For each section, ask whether a DPA could plausibly say "show me where this happens in practice." If the claim is not auditable against the record of processing, vendor inventory, or system behavior, fix the claim or fix the operation.

Step 8 — Wire versioning and change governance

Specify:

• Policy version and effective date.
• How material changes are communicated.
• Where users can find prior versions.
• The internal trigger for policy review (new vendors, new purposes, new regions, regulatory changes).

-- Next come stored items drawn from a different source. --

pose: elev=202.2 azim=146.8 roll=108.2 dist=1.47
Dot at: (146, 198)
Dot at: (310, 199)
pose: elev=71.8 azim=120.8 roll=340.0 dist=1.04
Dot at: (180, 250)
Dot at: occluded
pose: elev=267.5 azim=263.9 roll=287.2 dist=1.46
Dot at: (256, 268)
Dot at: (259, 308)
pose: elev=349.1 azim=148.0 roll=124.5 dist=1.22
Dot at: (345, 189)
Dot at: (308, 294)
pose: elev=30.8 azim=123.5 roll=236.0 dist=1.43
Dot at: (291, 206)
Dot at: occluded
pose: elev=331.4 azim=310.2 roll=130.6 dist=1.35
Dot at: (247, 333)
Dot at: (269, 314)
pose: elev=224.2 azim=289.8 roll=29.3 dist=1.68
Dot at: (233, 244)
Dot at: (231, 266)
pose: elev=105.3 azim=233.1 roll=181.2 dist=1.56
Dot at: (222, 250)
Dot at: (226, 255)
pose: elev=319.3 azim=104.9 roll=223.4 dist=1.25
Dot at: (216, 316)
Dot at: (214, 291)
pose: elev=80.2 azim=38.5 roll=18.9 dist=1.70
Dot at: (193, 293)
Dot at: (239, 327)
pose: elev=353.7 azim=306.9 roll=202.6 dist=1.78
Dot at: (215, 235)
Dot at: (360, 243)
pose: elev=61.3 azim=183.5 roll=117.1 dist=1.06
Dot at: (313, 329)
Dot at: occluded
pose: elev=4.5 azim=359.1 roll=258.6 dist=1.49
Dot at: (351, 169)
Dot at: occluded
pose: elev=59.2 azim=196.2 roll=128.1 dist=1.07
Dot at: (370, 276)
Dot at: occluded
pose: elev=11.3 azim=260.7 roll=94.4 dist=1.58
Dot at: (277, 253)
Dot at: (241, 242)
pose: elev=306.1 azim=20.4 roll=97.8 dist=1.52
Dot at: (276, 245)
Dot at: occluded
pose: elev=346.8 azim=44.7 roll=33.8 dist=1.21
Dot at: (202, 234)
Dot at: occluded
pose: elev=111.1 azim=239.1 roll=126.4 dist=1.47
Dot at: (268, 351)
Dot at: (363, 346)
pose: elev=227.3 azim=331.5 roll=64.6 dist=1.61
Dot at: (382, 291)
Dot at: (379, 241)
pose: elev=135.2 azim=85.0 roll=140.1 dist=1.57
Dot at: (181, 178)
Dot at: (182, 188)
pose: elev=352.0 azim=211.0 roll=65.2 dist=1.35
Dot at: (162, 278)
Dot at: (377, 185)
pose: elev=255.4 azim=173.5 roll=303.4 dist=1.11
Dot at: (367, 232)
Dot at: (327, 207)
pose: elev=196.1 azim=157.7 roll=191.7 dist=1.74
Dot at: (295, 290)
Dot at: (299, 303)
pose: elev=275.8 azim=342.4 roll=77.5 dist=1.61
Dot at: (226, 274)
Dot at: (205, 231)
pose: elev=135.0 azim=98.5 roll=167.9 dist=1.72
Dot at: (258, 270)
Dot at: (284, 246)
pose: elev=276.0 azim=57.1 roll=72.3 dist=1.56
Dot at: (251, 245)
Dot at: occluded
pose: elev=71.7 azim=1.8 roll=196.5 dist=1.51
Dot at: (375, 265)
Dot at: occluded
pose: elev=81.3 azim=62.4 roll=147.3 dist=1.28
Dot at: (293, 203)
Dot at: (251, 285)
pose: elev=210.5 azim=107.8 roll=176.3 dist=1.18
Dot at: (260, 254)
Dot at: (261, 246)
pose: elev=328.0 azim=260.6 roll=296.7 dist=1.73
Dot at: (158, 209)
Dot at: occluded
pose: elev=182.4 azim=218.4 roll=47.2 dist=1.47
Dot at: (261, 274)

Step 9 — Flag legal-review boundaries

Identify:

• Jurisdiction-sensitive interpretations (member-state add-ons).
• Sector-specific obligations (children, health, financial).
• Anything that requires qualified DPO or external counsel sign-off before publication.

Branching Logic

• Net-new SaaS. Begin with the data-flow matrix; refuse to draft policy text against unknown processing. Default to layered structure with a strong summary.
• Reviewing an existing policy. Lead with gaps and risks: undisclosed vendors, vague retention, missing transfer mechanism, unclear lawful basis, unclear rights mechanics.
• Heavy controller-processor blend (B2B SaaS). Separate the controller-facing notice from the processor disclosures that belong in commercial contracts and the DPA. Do not collapse them.
• AI training or model improvement processing. Treat training data as its own purpose with its own lawful basis, retention, and opt-out mechanics. Do not bury it in "service improvement."
• Substantial new vendor or new region. Treat as a material change: update the policy, log the version, and define communication.
• User base spans EEA and non-EEA. Default the policy to GDPR-compliant baseline; identify any region-specific overlays needed (UK GDPR, Swiss FADP, etc.).

Output Format

Match the deliverable to the task.

For draft:

1. Layered policy with summary plus section-level detail.
2. Data-flow matrix in a usable table format.
3. Concrete retention and transfer language.
4. Operational rights section.
5. Versioning and change-governance notes.
6. "Fact Checks Required" list.
7. "Legal Review Required" note.

For review or debug:

1. Risk and gap summary at the top, ordered by severity.
2. Findings grouped by transparency, lawful basis, retention, transfers, rights, role boundaries, and change governance.
3. Concrete revisions or replacement text for high-risk sections.
4. "Fact Checks Required" and "Legal Review Required" lists.

For update:

1. Redline of the changed sections.
2. New version metadata and a short user-facing change summary.
3. Anything that requires fresh legal review.

Quality Checks

The work is ready only when all of the following are true:

1. Each purpose maps to a lawful basis with associated data, recipients, retention, and transfers.
2. Retention is concrete (period or explicit criteria), not "as long as necessary."
3. Transfers name the destination, the mechanism, and the safeguards.
4. Role boundaries match the commercial reality and the DPA.
5. Rights sections include actual mechanics and timelines.
6. Cookie/ePrivacy disclosures are separated from GDPR transparency.
7. Version and change-governance language is present and operable.
8. Member-state-sensitive points are flagged for qualified legal review.

Failure Modes To Avoid

• Drafting policy text against an unknown or stale data-flow matrix.
• Vague catch-all language ("may," "including but not limited to," unnamed "partners") when concrete disclosures are possible.
• Collapsing GDPR transparency and ePrivacy/cookie disclosures into one section.
• Claiming retention, rights handling, or transfer safeguards that are not operationally implemented.
• Treating AI training as a vague "service improvement" purpose without its own basis.
• Outputting final legal advice or claiming to act as legal counsel.

Default Stance

Be specific, plain, and traceable. The boring policy that matches operations beats the impressive one that does not. Use concrete tables and matrices over abstract prose. When member-state interpretations diverge, default to the stricter realistic EU bar and flag jurisdiction-sensitive points for legal review.